Bango Madhumita, Ghosh Soumitra
School of Health Systems Studies, Tata Institute of Social Sciences, Mumbai, India.
Centre for Health, Policy, Planning, and Management, School of Health Systems Studies, Tata Institute of Social Sciences, Mumbai, India.
Front Pediatr. 2022 Jun 14;10:895033. doi: 10.3389/fped.2022.895033. eCollection 2022.
India has enjoyed enhanced economic growth, but has fared poorly in human development indicators and health outcomes, over the last two decades. Significant health inequities and access to healthcare continue to exist and have widened within communities across states. This study examine the changes and disparities in maternal and child healthcare (MCH) among disadvantaged and advanced social groups in three states of India.
Four rounds of National Family Health Survey data were used to measure infant mortality rate (IMR) and under-five mortality rate (U5MR) according to the social groups for the selected states. This study investigates the socio-economic inequities manifested into caste and class differentials and inequities in availability, utilization, and affordability of maternal and healthcare services. Descriptive statistics and the logistic regression model were used. Individual- and household-level covariates were employed to understand the differentials in healthcare utilization.
The probability of not receiving full antenatal care (ANC) or full immunization for the children was highest among the Scheduled Caste/Scheduled Tribe (SC/ST) families, followed by economic class, mother's education and residence. Tamil Nadu showed the highest utilization of public health facilities, while Bihar was the poorest in terms of health outcomes and utilization of MCH care services even after the pre-National Health Mission (NHM) period. Bihar and West Bengal also showed private healthcare dependence.
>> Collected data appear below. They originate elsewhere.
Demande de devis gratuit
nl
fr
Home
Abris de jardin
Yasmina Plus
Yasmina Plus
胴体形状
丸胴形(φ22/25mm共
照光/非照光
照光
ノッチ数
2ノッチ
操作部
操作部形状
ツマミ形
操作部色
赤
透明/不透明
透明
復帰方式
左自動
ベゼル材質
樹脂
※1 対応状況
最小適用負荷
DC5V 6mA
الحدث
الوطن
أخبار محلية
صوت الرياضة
This study detected the presence of significant caste/tribe differentials in the utilization of MCH care services in the selected states of India. Limited accessibility and unavailability of complete healthcare were the foremost reasons for the under-utilization of these services, especially for people from disadvantaged social groups. The result also suggested that it is perilous to confirm "Health for All" immediately. It will be the efficiency with which India addresses inequities in providing healthcare services and guarantees quality care of health services.
在过去二十年中,印度经济实现了增长,但在人类发展指标和健康成果方面表现不佳。严重的健康不平等以及获得医疗保健的机会问题依然存在,并且在各邦的社区内部差距有所扩大。本研究考察了印度三个邦中弱势群体和社会地位较高群体在母婴保健(MCH)方面的变化和差异。
利用四轮全国家庭健康调查数据,根据选定邦的社会群体来衡量婴儿死亡率(IMR)和五岁以下儿童死亡率(U5MR)。本研究调查了表现为种姓和阶层差异的社会经济不平等,以及母婴保健服务在可及性、利用率和可负担性方面的不平等。使用了描述性统计和逻辑回归模型。采用个人和家庭层面的协变量来了解医疗保健利用方面的差异。
在在册种姓/在册部落(SC/ST)家庭中,儿童未接受全程产前护理(ANC)或全程免疫的可能性最高,其次是经济阶层、母亲的教育程度和居住地。泰米尔纳德邦公共卫生设施的利用率最高,而比哈尔邦即使在国家卫生使命(NHM)实施前阶段之后,在健康成果和母婴保健服务利用方面也是最差的。比哈尔邦和西孟加拉邦还表现出对私立医疗保健的依赖。
本研究发现,在印度选定的邦中,母婴保健服务利用方面存在显著的种姓/部落差异。可及性有限和无法获得全面医疗保健是这些服务利用不足的首要原因,尤其是对弱势群体而言。结果还表明,立即宣称“全民健康”是危险的。这将取决于印度解决医疗保健服务不平等问题并确保医疗服务质量的效率。